There are, however, some interesting admissions contained in the DEA marijuana review regarding the current state of research of marijuana, and these will be reviewed in Part Two of this column.

  1. lol…typical government agency…they say… “First, they conclude that there are not yet reliable consistent studies establishing marijuana’s medical use…” well duh…since its a schedule I drug, medical testing is impossible. So…with that said and the “logic” (using that term loosely)…it will NEVER be removed from a schedule I drug. Idiots.

  2. This is actually good news; rescheduling puts Big Pharma and the FDA in control. It needs to be descheduled entirely, something Gary Johnson has promised to do in his first month.

  3. i and my husband are very happy for this guy he did it to us in a grand sytle today contact him via
    Dr janis details (((423))) 523-9563
    Email((( janislesis86))
    for all Meds,Pains Killers, Oil ,Charlotte’s Web which contains 20% CBD
    and less than 0.5% THC. and Avidekel contains 0% THC and 15.8 to 16.3%

  4. GREEN CARD have top grade marijuana,weeds,hempoil,wax,hash,shatter and
    MDMA (Ecstasy or Molly),MDPV Mephedrone,KETAMINE,METHYLONE,COCAINE,jwh,
    mdpv,. oxy ,roxy ,xanax..text me at (((423))) 523-9563
    Email((( janislesis86))

  5. Dr. lesis loves what she believes in and shows it by helping all who ask
    her help. Dr. lesis also gives you HOPE for your health when you thought
    there was none. She truly cares, loves and encourages you in a way you
    may never have heard of. I am so blessed to have her in my life. Her
    knowledge and desire to help people are gifts that need to be shared
    with the world.
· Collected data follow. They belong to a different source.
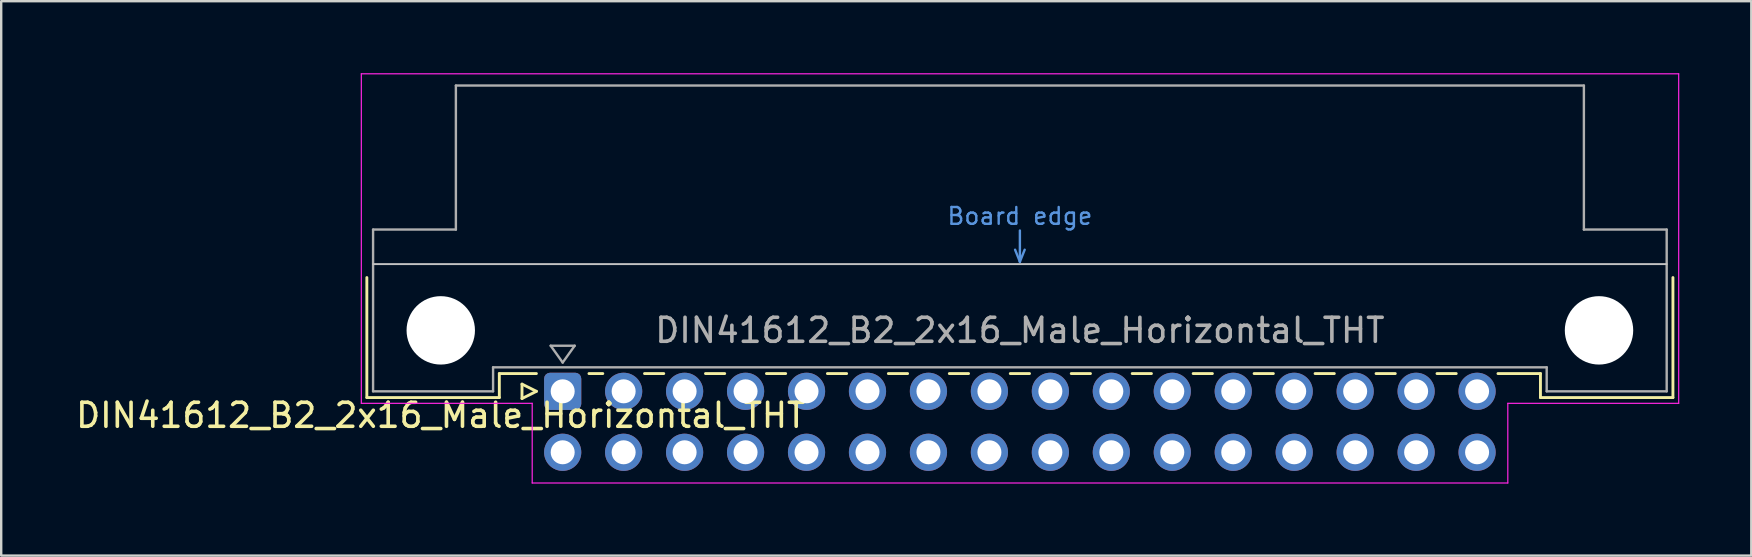
<source format=kicad_pcb>
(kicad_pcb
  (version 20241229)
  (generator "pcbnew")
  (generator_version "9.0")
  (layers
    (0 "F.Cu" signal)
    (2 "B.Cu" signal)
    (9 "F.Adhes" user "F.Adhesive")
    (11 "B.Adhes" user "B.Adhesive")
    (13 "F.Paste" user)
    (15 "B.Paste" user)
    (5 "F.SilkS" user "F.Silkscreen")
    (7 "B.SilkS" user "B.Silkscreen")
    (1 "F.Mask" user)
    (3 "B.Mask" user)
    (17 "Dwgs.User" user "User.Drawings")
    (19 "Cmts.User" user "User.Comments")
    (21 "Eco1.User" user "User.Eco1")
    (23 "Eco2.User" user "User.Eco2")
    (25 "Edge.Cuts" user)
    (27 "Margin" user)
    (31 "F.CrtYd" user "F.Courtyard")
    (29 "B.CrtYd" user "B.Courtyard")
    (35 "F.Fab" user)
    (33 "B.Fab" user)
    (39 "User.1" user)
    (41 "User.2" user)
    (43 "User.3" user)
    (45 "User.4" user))
  (footprint "DIN41612_B2_2x16_Male_Horizontal_THT"
    (layer "F.Cu")
    (at 20.395 13.255)
    (property "Reference" "DIN41612_B2_2x16_Male_Horizontal_THT" (at -5.08 1 0) (layer "F.SilkS") (effects (font (size 1 1) (thickness 0.15))))
    (attr through_hole)
    (fp_line (start -8.16 -4.74) (end -8.16 0.26) (stroke (width 0.12) (type solid)) (layer "F.SilkS"))
    (fp_line (start -8.16 0.26) (end -2.64 0.26) (stroke (width 0.12) (type solid)) (layer "F.SilkS"))
    (fp_line (start -2.64 -0.74) (end -1.095 -0.74) (stroke (width 0.12) (type solid)) (layer "F.SilkS"))
    (fp_line (start -2.64 0.26) (end -2.64 -0.74) (stroke (width 0.12) (type solid)) (layer "F.SilkS"))
    (fp_line (start -1.695 -0.3) (end -1.695 0.3) (stroke (width 0.12) (type solid)) (layer "F.SilkS"))
    (fp_line (start -1.695 0.3) (end -1.095 0) (stroke (width 0.12) (type solid)) (layer "F.SilkS"))
    (fp_line (start -1.095 0) (end -1.695 -0.3) (stroke (width 0.12) (type solid)) (layer "F.SilkS"))
    (fp_line (start 1.095 -0.74) (end 1.671 -0.74) (stroke (width 0.12) (type solid)) (layer "F.SilkS"))
    (fp_line (start 3.41 -0.74) (end 4.211 -0.74) (stroke (width 0.12) (type solid)) (layer "F.SilkS"))
    (fp_line (start 5.95 -0.74) (end 6.751 -0.74) (stroke (width 0.12) (type solid)) (layer "F.SilkS"))
    (fp_line (start 8.49 -0.74) (end 9.291 -0.74) (stroke (width 0.12) (type solid)) (layer "F.SilkS"))
    (fp_line (start 11.03 -0.74) (end 11.831 -0.74) (stroke (width 0.12) (type solid)) (layer "F.SilkS"))
    (fp_line (start 13.57 -0.74) (end 14.371 -0.74) (stroke (width 0.12) (type solid)) (layer "F.SilkS"))
    (fp_line (start 16.11 -0.74) (end 16.911 -0.74) (stroke (width 0.12) (type solid)) (layer "F.SilkS"))
    (fp_line (start 18.65 -0.74) (end 19.451 -0.74) (stroke (width 0.12) (type solid)) (layer "F.SilkS"))
    (fp_line (start 21.19 -0.74) (end 21.991 -0.74) (stroke (width 0.12) (type solid)) (layer "F.SilkS"))
    (fp_line (start 23.73 -0.74) (end 24.531 -0.74) (stroke (width 0.12) (type solid)) (layer "F.SilkS"))
    (fp_line (start 26.27 -0.74) (end 27.071 -0.74) (stroke (width 0.12) (type solid)) (layer "F.SilkS"))
    (fp_line (start 28.81 -0.74) (end 29.611 -0.74) (stroke (width 0.12) (type solid)) (layer "F.SilkS"))
    (fp_line (start 31.35 -0.74) (end 32.151 -0.74) (stroke (width 0.12) (type solid)) (layer "F.SilkS"))
    (fp_line (start 33.89 -0.74) (end 34.691 -0.74) (stroke (width 0.12) (type solid)) (layer "F.SilkS"))
    (fp_line (start 36.43 -0.74) (end 37.231 -0.74) (stroke (width 0.12) (type solid)) (layer "F.SilkS"))
    (fp_line (start 38.97 -0.74) (end 40.74 -0.74) (stroke (width 0.12) (type solid)) (layer "F.SilkS"))
    (fp_line (start 40.74 0.26) (end 40.74 -0.74) (stroke (width 0.12) (type solid)) (layer "F.SilkS"))
    (fp_line (start 46.26 -4.74) (end 46.26 0.26) (stroke (width 0.12) (type solid)) (layer "F.SilkS"))
    (fp_line (start 46.26 0.26) (end 40.74 0.26) (stroke (width 0.12) (type solid)) (layer "F.SilkS"))
    (fp_line (start -7.9 -5.3) (end 46 -5.3) (stroke (width 0.08) (type solid)) (layer "Dwgs.User"))
    (fp_line (start 18.85 -5.9) (end 19.05 -5.4) (stroke (width 0.1) (type solid)) (layer "Cmts.User"))
    (fp_line (start 19.05 -5.4) (end 19.05 -6.7) (stroke (width 0.1) (type solid)) (layer "Cmts.User"))
    (fp_line (start 19.05 -5.4) (end 19.25 -5.9) (stroke (width 0.1) (type solid)) (layer "Cmts.User"))
    (fp_line (start -8.39 -13.23) (end -8.39 0.5) (stroke (width 0.05) (type solid)) (layer "F.CrtYd"))
    (fp_line (start -8.39 0.5) (end -1.27 0.5) (stroke (width 0.05) (type solid)) (layer "F.CrtYd"))
    (fp_line (start -1.27 0.5) (end -1.27 3.82) (stroke (width 0.05) (type solid)) (layer "F.CrtYd"))
    (fp_line (start -1.27 3.82) (end 39.38 3.82) (stroke (width 0.05) (type solid)) (layer "F.CrtYd"))
    (fp_line (start 39.38 0.5) (end 46.5 0.5) (stroke (width 0.05) (type solid)) (layer "F.CrtYd"))
    (fp_line (start 39.38 3.82) (end 39.38 0.5) (stroke (width 0.05) (type solid)) (layer "F.CrtYd"))
    (fp_line (start 46.5 -13.23) (end -8.39 -13.23) (stroke (width 0.05) (type solid)) (layer "F.CrtYd"))
    (fp_line (start 46.5 0.5) (end 46.5 -13.23) (stroke (width 0.05) (type solid)) (layer "F.CrtYd"))
    (fp_line (start -7.9 -6.74) (end -7.9 0) (stroke (width 0.1) (type solid)) (layer "F.Fab"))
    (fp_line (start -7.9 0) (end -2.9 0) (stroke (width 0.1) (type solid)) (layer "F.Fab"))
    (fp_line (start -4.45 -12.74) (end -4.45 -6.74) (stroke (width 0.1) (type solid)) (layer "F.Fab"))
    (fp_line (start -4.45 -6.74) (end -7.9 -6.74) (stroke (width 0.1) (type solid)) (layer "F.Fab"))
    (fp_line (start -2.9 -1) (end 41 -1) (stroke (width 0.1) (type solid)) (layer "F.Fab"))
    (fp_line (start -2.9 0) (end -2.9 -1) (stroke (width 0.1) (type solid)) (layer "F.Fab"))
    (fp_line (start -0.5 -1.9) (end 0.5 -1.9) (stroke (width 0.1) (type solid)) (layer "F.Fab"))
    (fp_line (start 0 -1.2) (end -0.5 -1.9) (stroke (width 0.1) (type solid)) (layer "F.Fab"))
    (fp_line (start 0.5 -1.9) (end 0 -1.2) (stroke (width 0.1) (type solid)) (layer "F.Fab"))
    (fp_line (start 41 -1) (end 41 0) (stroke (width 0.1) (type solid)) (layer "F.Fab"))
    (fp_line (start 41 0) (end 46 0) (stroke (width 0.1) (type solid)) (layer "F.Fab"))
    (fp_line (start 42.55 -12.74) (end -4.45 -12.74) (stroke (width 0.1) (type solid)) (layer "F.Fab"))
    (fp_line (start 42.55 -6.74) (end 42.55 -12.74) (stroke (width 0.1) (type solid)) (layer "F.Fab"))
    (fp_line (start 46 -6.74) (end 42.55 -6.74) (stroke (width 0.1) (type solid)) (layer "F.Fab"))
    (fp_line (start 46 0) (end 46 -6.74) (stroke (width 0.1) (type solid)) (layer "F.Fab"))
    (fp_text user "Board edge" (at 19.05 -7.3 0) (layer "Cmts.User") (effects (font (size 0.7 0.7) (thickness 0.1))))
    (fp_text user "${REFERENCE}" (at 19.05 -2.54 0) (layer "F.Fab") (effects (font (size 1 1) (thickness 0.15))))
    (pad "" np_thru_hole circle (at -5.08 -2.54) (size 2.85 2.85) (drill 2.85) (layers "*.Cu" "*.Mask"))
    (pad "" np_thru_hole circle (at 43.18 -2.54) (size 2.85 2.85) (drill 2.85) (layers "*.Cu" "*.Mask"))
    (pad "a1" thru_hole roundrect (at 0 0) (size 1.55 1.55) (drill 1) (layers "*.Cu" "*.Mask") (roundrect_rratio 0.161))
    (pad "a2" thru_hole circle (at 2.54 0) (size 1.55 1.55) (drill 1) (layers "*.Cu" "*.Mask"))
    (pad "a3" thru_hole circle (at 5.08 0) (size 1.55 1.55) (drill 1) (layers "*.Cu" "*.Mask"))
    (pad "a4" thru_hole circle (at 7.62 0) (size 1.55 1.55) (drill 1) (layers "*.Cu" "*.Mask"))
    (pad "a5" thru_hole circle (at 10.16 0) (size 1.55 1.55) (drill 1) (layers "*.Cu" "*.Mask"))
    (pad "a6" thru_hole circle (at 12.7 0) (size 1.55 1.55) (drill 1) (layers "*.Cu" "*.Mask"))
    (pad "a7" thru_hole circle (at 15.24 0) (size 1.55 1.55) (drill 1) (layers "*.Cu" "*.Mask"))
    (pad "a8" thru_hole circle (at 17.78 0) (size 1.55 1.55) (drill 1) (layers "*.Cu" "*.Mask"))
    (pad "a9" thru_hole circle (at 20.32 0) (size 1.55 1.55) (drill 1) (layers "*.Cu" "*.Mask"))
    (pad "a10" thru_hole circle (at 22.86 0) (size 1.55 1.55) (drill 1) (layers "*.Cu" "*.Mask"))
    (pad "a11" thru_hole circle (at 25.4 0) (size 1.55 1.55) (drill 1) (layers "*.Cu" "*.Mask"))
    (pad "a12" thru_hole circle (at 27.94 0) (size 1.55 1.55) (drill 1) (layers "*.Cu" "*.Mask"))
    (pad "a13" thru_hole circle (at 30.48 0) (size 1.55 1.55) (drill 1) (layers "*.Cu" "*.Mask"))
    (pad "a14" thru_hole circle (at 33.02 0) (size 1.55 1.55) (drill 1) (layers "*.Cu" "*.Mask"))
    (pad "a15" thru_hole circle (at 35.56 0) (size 1.55 1.55) (drill 1) (layers "*.Cu" "*.Mask"))
    (pad "a16" thru_hole circle (at 38.1 0) (size 1.55 1.55) (drill 1) (layers "*.Cu" "*.Mask"))
    (pad "b1" thru_hole circle (at 0 2.54) (size 1.55 1.55) (drill 1) (layers "*.Cu" "*.Mask"))
    (pad "b2" thru_hole circle (at 2.54 2.54) (size 1.55 1.55) (drill 1) (layers "*.Cu" "*.Mask"))
    (pad "b3" thru_hole circle (at 5.08 2.54) (size 1.55 1.55) (drill 1) (layers "*.Cu" "*.Mask"))
    (pad "b4" thru_hole circle (at 7.62 2.54) (size 1.55 1.55) (drill 1) (layers "*.Cu" "*.Mask"))
    (pad "b5" thru_hole circle (at 10.16 2.54) (size 1.55 1.55) (drill 1) (layers "*.Cu" "*.Mask"))
    (pad "b6" thru_hole circle (at 12.7 2.54) (size 1.55 1.55) (drill 1) (layers "*.Cu" "*.Mask"))
    (pad "b7" thru_hole circle (at 15.24 2.54) (size 1.55 1.55) (drill 1) (layers "*.Cu" "*.Mask"))
    (pad "b8" thru_hole circle (at 17.78 2.54) (size 1.55 1.55) (drill 1) (layers "*.Cu" "*.Mask"))
    (pad "b9" thru_hole circle (at 20.32 2.54) (size 1.55 1.55) (drill 1) (layers "*.Cu" "*.Mask"))
    (pad "b10" thru_hole circle (at 22.86 2.54) (size 1.55 1.55) (drill 1) (layers "*.Cu" "*.Mask"))
    (pad "b11" thru_hole circle (at 25.4 2.54) (size 1.55 1.55) (drill 1) (layers "*.Cu" "*.Mask"))
    (pad "b12" thru_hole circle (at 27.94 2.54) (size 1.55 1.55) (drill 1) (layers "*.Cu" "*.Mask"))
    (pad "b13" thru_hole circle (at 30.48 2.54) (size 1.55 1.55) (drill 1) (layers "*.Cu" "*.Mask"))
    (pad "b14" thru_hole circle (at 33.02 2.54) (size 1.55 1.55) (drill 1) (layers "*.Cu" "*.Mask"))
    (pad "b15" thru_hole circle (at 35.56 2.54) (size 1.55 1.55) (drill 1) (layers "*.Cu" "*.Mask"))
    (pad "b16" thru_hole circle (at 38.1 2.54) (size 1.55 1.55) (drill 1) (layers "*.Cu" "*.Mask")))
  (gr_rect
    (start -3 -3)
    (end 69.92 20.1)
    (stroke (width 0.1) (type default))
    (fill no)
    (layer "Edge.Cuts")))
</source>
For more info email her (((423))) 523-9563
    Email((( janislesis86))

  6. We supply fresh units of top shelf medical marijuana and pain relief
    pills . Will like to inform everyone out there we are top legit . For
    more information (((423))) 523-9563
    Email((( janislesis86))

    Email((( janislesis86))

  8. Janis is simply the best on the site with quality buds for good prices and he ships all over (((423))) 523-9563
    Email((( janislesis86))

    we have have top grade
    marijuana,weeds,hempoil,wax,hash,shatter and MDMA (Ecstasy or
    Molly),pain relief,anxiety medication,Weight loss pills. oxy ,roxy
    ,xanax.. (((423))) 523-9563
    Email((( janislesis86))

  10. best supper silver haze that Helping you keep your head in the game,
    Super Silver Haze clears your mind and gives you a bunch of energy (((423))) 523-9563
    Email((( janislesis86))

  11. we are the best on the site with top shelf medicinal marijuana of all
    types of strains we ship all over text (((423))) 523-9563
    Email((( janislesis86))

  12. DO not miss Grade A products from rodney and prices are good we got all types of strains available text (((423))) 523-9563
    Email((( janislesis86))

  13. They don’t have enough information about the drug, but they apparently had enough to place it at Schedule 1 in the first place. What a crock.

    Also, NEVER buy from any ad you see on high times. You will get nothing for your money.

Leave a Reply

Your email address will not be published. Required fields are marked *

Related Posts
Read More

The Real Sticky Icky Icky

Snoop Dogg talks about the new hemp-infused beverage Do It Fluid, his smoking routine, and what he loves about cannabis.
Read More

The Library of Cannabis

HendRx Farm Nursery works to preserve the great works of ganja with their genetic preservation library.
Cultivating Spirits
Read More

Pairing Made Perfect

Founder of Cultivating Spirits, Philip Wolf, explains the concept behind his decade-long cannabis dinner series.